__Stated problem__. From the entries below, pull out every line that contains the string "spaces", and copy each line unchanged.
* begin Task input *
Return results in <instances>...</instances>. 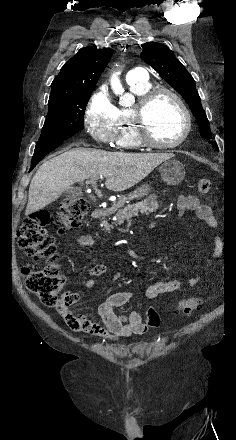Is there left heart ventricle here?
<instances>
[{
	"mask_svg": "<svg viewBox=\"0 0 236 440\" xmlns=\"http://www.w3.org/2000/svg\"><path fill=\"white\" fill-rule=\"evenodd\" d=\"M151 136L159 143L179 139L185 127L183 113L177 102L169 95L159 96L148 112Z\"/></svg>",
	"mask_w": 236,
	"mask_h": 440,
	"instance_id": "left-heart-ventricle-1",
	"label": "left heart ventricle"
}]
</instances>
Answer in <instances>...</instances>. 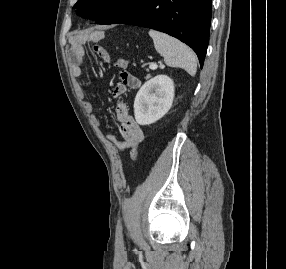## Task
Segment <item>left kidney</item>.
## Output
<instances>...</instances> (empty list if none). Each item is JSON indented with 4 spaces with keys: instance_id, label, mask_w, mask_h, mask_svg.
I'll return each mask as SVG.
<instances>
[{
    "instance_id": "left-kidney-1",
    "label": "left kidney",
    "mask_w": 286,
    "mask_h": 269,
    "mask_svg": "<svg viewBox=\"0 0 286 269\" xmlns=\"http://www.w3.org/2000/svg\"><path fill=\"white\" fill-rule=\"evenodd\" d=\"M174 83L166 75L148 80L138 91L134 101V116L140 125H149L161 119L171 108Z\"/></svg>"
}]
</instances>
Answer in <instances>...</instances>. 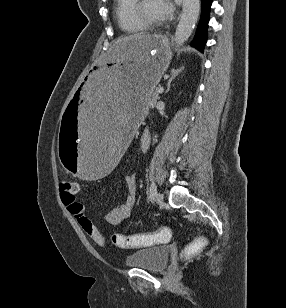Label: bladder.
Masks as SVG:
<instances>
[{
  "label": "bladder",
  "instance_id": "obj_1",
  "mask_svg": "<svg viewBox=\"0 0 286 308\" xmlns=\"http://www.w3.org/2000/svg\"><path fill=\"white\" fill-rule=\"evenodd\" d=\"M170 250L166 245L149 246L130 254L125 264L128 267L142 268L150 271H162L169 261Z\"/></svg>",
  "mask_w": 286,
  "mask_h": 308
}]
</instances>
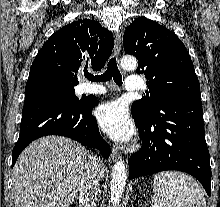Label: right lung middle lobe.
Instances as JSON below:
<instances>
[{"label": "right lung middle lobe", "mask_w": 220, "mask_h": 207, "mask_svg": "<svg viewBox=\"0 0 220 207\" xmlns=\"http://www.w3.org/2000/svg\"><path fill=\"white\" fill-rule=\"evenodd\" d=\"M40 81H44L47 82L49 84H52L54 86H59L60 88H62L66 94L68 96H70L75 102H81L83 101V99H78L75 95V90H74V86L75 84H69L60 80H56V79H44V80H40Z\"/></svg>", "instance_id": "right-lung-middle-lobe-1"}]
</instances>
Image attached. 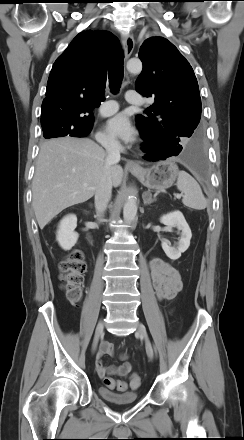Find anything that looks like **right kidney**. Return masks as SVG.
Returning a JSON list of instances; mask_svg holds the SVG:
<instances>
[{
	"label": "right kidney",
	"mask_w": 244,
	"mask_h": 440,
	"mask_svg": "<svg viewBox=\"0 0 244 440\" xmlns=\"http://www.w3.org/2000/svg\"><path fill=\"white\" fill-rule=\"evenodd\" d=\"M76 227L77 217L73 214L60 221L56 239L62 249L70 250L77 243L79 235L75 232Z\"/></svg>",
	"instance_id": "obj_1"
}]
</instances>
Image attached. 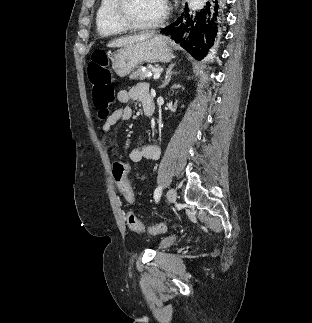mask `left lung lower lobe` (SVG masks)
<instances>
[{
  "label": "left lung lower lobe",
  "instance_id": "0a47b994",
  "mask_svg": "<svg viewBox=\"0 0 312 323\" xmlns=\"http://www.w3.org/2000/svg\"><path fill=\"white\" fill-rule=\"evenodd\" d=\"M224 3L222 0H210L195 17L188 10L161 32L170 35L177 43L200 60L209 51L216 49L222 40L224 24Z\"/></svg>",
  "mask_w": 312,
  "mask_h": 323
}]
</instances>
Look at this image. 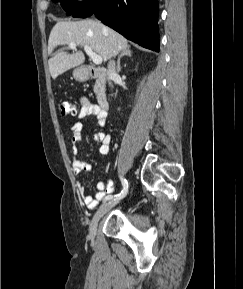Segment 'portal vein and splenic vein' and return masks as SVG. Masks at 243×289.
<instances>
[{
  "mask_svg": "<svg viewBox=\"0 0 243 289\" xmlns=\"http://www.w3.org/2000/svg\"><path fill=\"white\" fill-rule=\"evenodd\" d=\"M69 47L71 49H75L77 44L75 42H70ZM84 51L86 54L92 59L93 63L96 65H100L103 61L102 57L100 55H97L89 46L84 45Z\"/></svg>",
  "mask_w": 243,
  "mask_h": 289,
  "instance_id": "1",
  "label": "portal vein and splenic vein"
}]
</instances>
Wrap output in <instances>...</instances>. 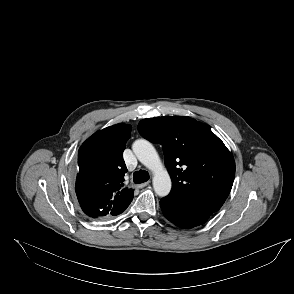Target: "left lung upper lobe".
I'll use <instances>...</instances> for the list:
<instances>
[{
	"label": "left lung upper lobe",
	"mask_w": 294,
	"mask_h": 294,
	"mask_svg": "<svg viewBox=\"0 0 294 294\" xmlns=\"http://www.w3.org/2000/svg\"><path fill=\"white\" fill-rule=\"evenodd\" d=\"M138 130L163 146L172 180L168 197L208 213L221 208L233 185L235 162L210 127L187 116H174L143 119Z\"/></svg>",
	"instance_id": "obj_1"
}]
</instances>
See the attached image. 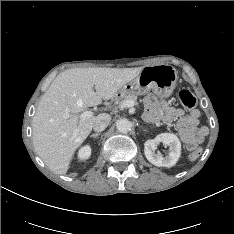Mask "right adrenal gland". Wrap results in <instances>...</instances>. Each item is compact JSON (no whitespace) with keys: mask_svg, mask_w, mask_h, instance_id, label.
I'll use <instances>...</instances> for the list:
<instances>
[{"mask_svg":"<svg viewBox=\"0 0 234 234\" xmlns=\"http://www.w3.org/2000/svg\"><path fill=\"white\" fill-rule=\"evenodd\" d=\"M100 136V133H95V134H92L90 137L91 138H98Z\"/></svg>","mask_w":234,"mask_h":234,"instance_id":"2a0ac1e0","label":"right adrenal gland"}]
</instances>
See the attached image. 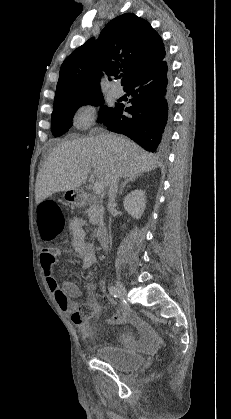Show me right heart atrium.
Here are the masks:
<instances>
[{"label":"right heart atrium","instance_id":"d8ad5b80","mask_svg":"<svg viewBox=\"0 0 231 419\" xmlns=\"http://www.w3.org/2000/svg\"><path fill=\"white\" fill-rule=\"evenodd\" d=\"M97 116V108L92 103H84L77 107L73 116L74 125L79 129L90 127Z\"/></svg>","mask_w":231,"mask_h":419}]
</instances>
* end Task input *
* begin Task input *
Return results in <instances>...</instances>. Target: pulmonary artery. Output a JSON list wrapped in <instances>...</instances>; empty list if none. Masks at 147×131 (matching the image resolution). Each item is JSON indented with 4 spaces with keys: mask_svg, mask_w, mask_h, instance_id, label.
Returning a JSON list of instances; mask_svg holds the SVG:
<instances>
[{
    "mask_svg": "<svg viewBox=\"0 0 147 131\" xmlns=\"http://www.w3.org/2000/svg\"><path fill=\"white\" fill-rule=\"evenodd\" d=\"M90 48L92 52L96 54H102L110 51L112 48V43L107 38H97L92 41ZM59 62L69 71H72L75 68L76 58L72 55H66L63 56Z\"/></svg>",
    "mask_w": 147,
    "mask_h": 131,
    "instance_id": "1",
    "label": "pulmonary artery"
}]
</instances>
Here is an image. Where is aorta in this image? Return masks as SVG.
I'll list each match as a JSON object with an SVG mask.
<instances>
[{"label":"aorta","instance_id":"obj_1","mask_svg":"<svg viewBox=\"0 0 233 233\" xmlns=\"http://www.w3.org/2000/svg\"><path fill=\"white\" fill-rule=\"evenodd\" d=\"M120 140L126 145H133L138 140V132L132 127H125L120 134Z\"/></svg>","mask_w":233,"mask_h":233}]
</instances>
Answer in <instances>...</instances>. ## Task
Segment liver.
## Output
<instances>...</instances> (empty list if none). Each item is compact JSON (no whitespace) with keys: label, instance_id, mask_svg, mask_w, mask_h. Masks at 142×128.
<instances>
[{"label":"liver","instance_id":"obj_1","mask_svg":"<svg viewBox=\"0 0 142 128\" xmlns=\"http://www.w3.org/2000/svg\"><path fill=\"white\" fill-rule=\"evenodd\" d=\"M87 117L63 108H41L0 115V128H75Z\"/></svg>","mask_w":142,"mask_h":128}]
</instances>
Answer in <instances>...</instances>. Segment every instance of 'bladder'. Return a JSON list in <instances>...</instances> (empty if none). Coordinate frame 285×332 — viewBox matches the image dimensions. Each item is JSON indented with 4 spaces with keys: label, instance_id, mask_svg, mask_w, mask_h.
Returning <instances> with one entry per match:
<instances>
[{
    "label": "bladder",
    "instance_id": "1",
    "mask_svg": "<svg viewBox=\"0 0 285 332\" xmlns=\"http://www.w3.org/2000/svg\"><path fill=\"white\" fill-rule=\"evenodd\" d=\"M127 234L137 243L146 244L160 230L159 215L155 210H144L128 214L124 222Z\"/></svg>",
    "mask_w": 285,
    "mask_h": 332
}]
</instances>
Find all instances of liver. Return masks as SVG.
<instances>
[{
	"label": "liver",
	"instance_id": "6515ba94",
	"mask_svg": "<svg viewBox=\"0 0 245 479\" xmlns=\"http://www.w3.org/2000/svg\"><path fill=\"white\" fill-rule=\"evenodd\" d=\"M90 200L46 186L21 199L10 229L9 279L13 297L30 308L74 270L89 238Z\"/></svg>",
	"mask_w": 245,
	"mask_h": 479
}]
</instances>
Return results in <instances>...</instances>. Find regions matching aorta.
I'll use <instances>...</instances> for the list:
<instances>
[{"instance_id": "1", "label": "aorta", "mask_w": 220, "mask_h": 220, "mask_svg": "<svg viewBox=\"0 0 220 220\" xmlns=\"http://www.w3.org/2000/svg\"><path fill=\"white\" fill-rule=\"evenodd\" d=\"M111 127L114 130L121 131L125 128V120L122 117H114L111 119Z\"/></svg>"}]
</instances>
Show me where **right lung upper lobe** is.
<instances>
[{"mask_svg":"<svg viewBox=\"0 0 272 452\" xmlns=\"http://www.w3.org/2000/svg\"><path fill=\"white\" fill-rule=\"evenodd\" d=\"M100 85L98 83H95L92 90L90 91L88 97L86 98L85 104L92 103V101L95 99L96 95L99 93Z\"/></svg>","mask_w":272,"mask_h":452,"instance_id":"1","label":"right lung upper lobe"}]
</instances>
* end Task input *
__Output below__.
<instances>...</instances> (empty list if none). Each item is JSON indented with 4 spaces with keys: instance_id, label, mask_w, mask_h, mask_svg.
Return results in <instances>...</instances>. Target: pulmonary artery. Output a JSON list wrapped in <instances>...</instances>; empty list if none. Masks at 147×131 (matching the image resolution). Each item is JSON indented with 4 spaces with keys: mask_svg, mask_w, mask_h, instance_id, label.
Answer in <instances>...</instances>. Segment every instance of 'bladder'. Return a JSON list in <instances>...</instances> (empty if none). Coordinate frame 285×332 — viewBox matches the image dimensions. Each item is JSON indented with 4 spaces with keys: label, instance_id, mask_svg, mask_w, mask_h.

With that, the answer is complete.